Epifania 244: Parte 17


       Saía de casa às seis da manhã com toda a sua parafernália. Tomava o desjejum no Bar do Português, ao lado da Passarela. Depois do café montava a barraca, bem ao lado de uma banca de jornais e revistas.
        Não precisou negociar o ponto. Tudo fora articulado por Candeia. Era mal visto pelos camelôs vizinhos. Sabiam do seu envolvimento com o mundo ilícito das drogas, por isso maldiziam-no nos arredores. Heitor preferia assim.
Não gostava de ampliar o círculo de amizades. Economizava nos estreitamentos sociais. Tinha ódio mortal dos cachorros, pois tinha hábitos felinos. Não era como os cães e gatos do cortiço, que coexistiam pacificamente. Características de um gato arisco. Ressabiado, agindo sorrateiramente no telhado de zinco.
     Fazia pouco alarde na barraca. Os vizinhos do comércio lembravam feirantes, buscando a tapa os fregueses. Heitor observava calado, imune aos gritos ensurdecedores. Imaginava os vizinhos como máquinas caça-níqueis. Daquelas dos bares do centro da cidade. Sempre à espera de uma moeda.
Heitor tinha pretensão de conquistar terreno e depois se desvincular de Candeia. Sabia que não teria chances de crescer no mundo do crime meramente como coadjuvante. No teatro da criminalidade, buscaria atuar como protagonista principal. O caminho seria árduo. Estava descobrindo São Paulo. Um neófito na selva de pedra.
Fala Heitor, meu parceiro!
Caminhando. Caminhando, Candeia.
Como está o movimento?
Razoável. Conhecendo os clientes ainda. Difícil anunciar, não é? Precisa me arrumar mais contatos, Candeia.
Heitor, sem pressa, meu caro. Não adiantar dar passos maiores que as pernas. Você precisa interagir mais. Daqui a pouco desconfiarão. Parece bicho do mato, não conversa com ninguém.
Fica tranquilo, Candeia. Não irei pisar na bola. Semana que vem te adianto o dinheiro da caução.
Já falei para relaxar, Heitor.
Que espelunca é aquela merda de casa, hein? – Heitor reclamou e porfiou – Casa o caralho, né? Aquilo é um cortiço, só não é pior que o pensionato, porque tenho o meu quarto individual.
Nossa, Heitor! Chegou ontem e já quer viajar na janelinha! De Bocaina para o Maksoud Plaza. É isso mesmo?
Não é isso, Candeia, mas se arrumar mais clientes, eu abandono aquele tapume.
Você é quem sabe. Só acho que é precipitação. Fica calmo! Quem tem pressa, come cru, meu caro.

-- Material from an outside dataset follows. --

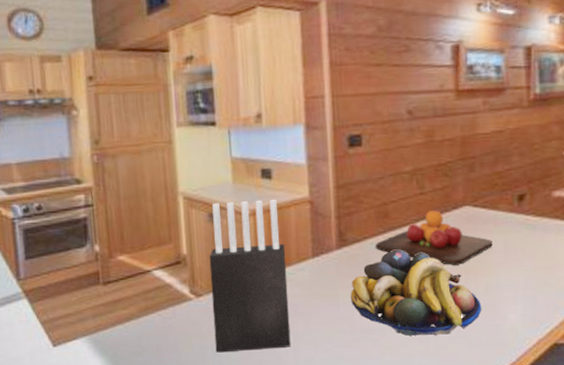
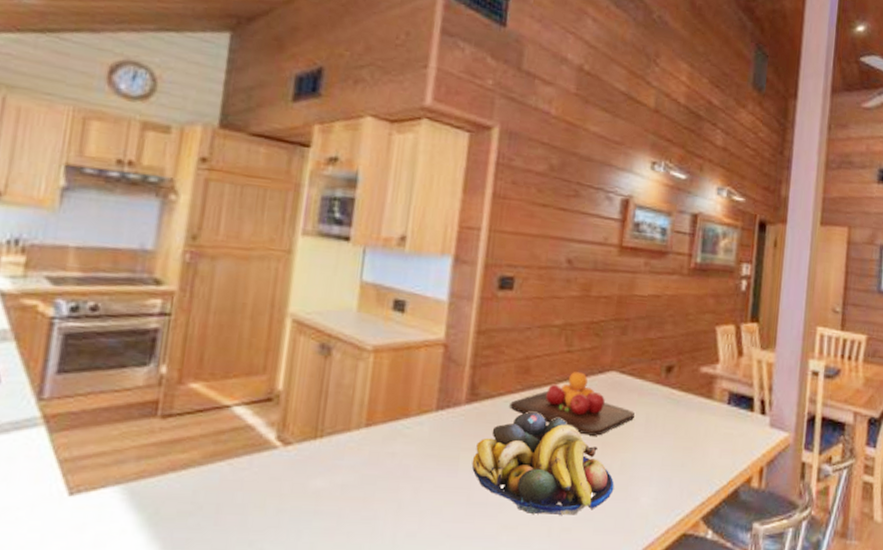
knife block: present [209,199,291,353] -> none [295,331,406,519]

Heitor tinha pressa. Esperava um interregno para assumir o controle. Estava açodado, porém as palavras de Candeia tiveram ressonância. Despediu-se e foi até a Padaria tomar um traçado. Na volta deparou-se com dois homens na barraca. Um mais velho, aparentando ter, aproximadamente, cinquenta anos, e outro mais jovem.
O mais velho com ar inquiridor, lembrando um comissário de polícia, recém-saído das páginas de um folhetim policial.
O mais jovem, boquiaberto, parecendo um secundarista, prestando atenção, compenetrado, nas palavras do mestre.
Pois não! – Heitor expressou, ventríloquo, com a voz semelhante a um fantoche.
Você é novo por aqui, não é, meu bom rapaz?
Sim. – Heitor respondeu, monossilábico.
Pois bem, meu jovem, o meu nome é Miranda e o meu amigo é o Xavier. Estamos aqui para lhe servir. O que precisar, pode contar conosco.
Obrigado.
Ao seu dispor, Heitor. Amanhã passamos para pegar a encomenda.